→ What you are asked to do:
Write out an exact copy of the line containing "BMW_2352: 8 -> 7" and all lines that follow it in the data below, leaving out pictures.

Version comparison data
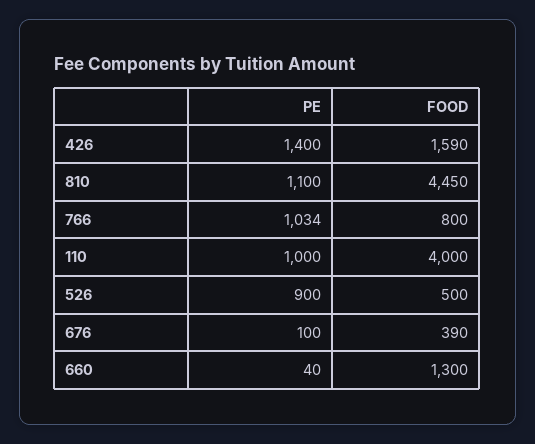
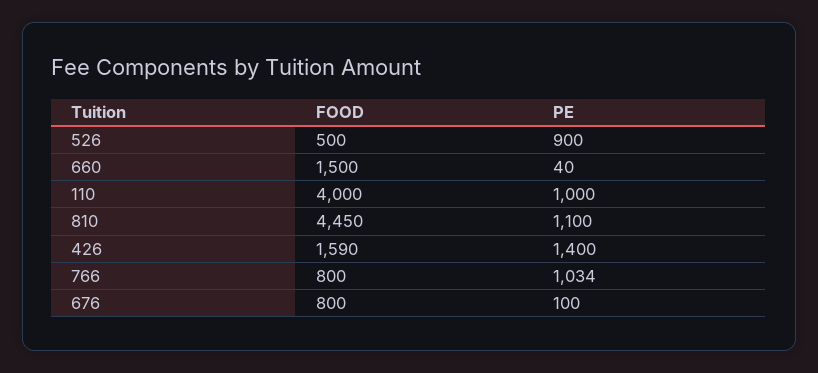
FOOD, 676: 390 -> 800
FOOD, 660: 1300 -> 1500

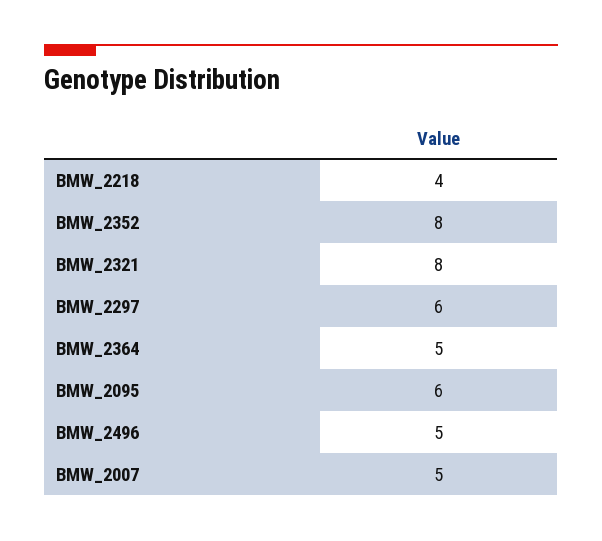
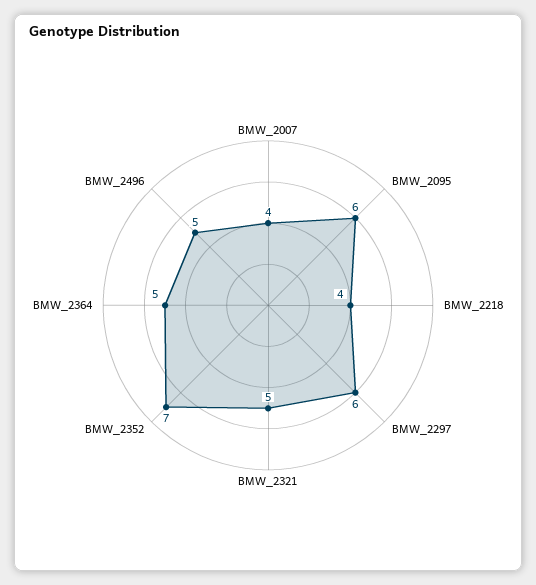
BMW_2352: 8 -> 7
BMW_2321: 8 -> 5
BMW_2007: 5 -> 4

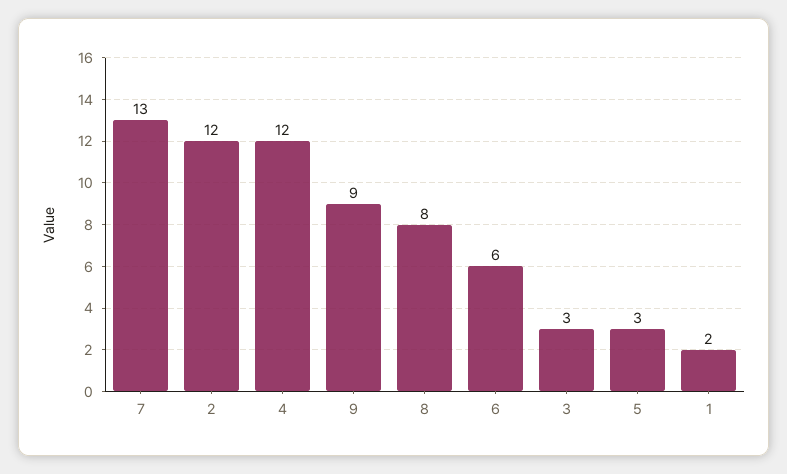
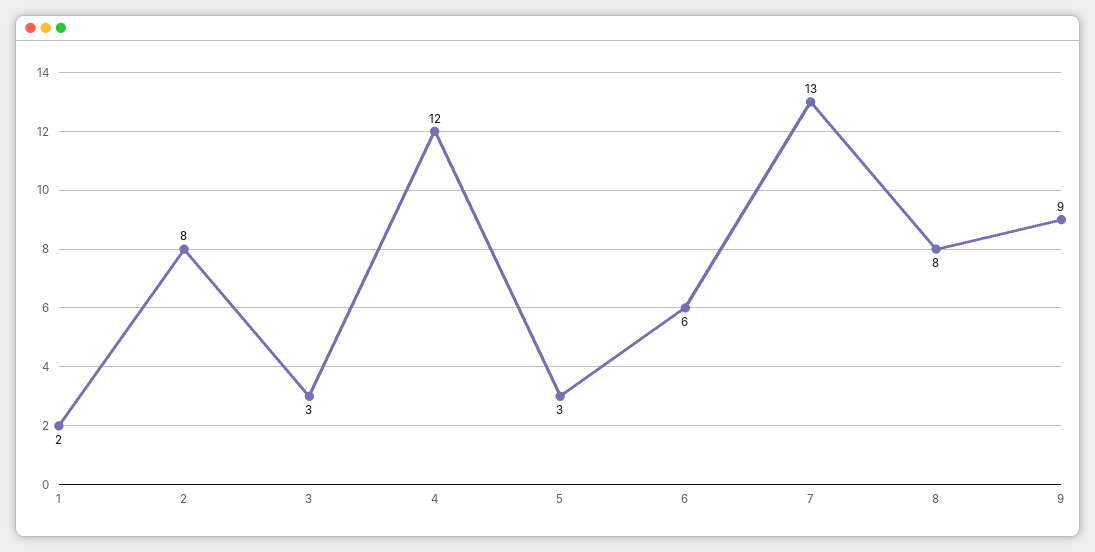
2: 12 -> 8

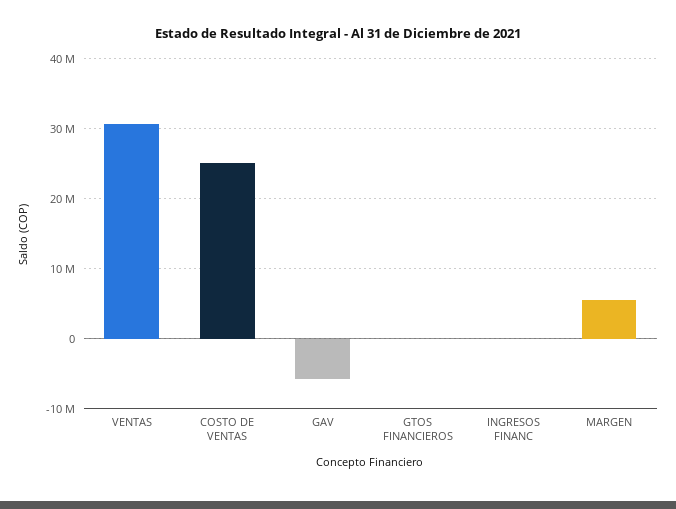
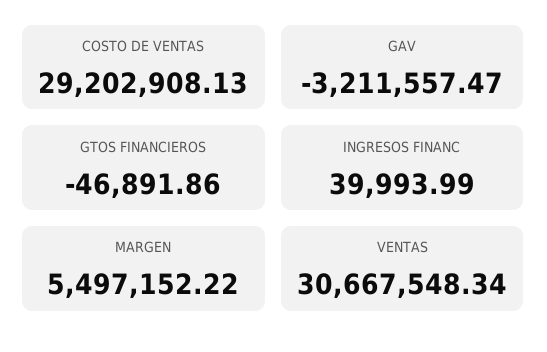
COSTO DE VENTAS: 25000000 -> 29202908.13
GAV: -6000000 -> -3211557.47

→ Output for this exercise:
BMW_2352: 8 -> 7
BMW_2321: 8 -> 5
BMW_2007: 5 -> 4

2: 12 -> 8

COSTO DE VENTAS: 25000000 -> 29202908.13
GAV: -6000000 -> -3211557.47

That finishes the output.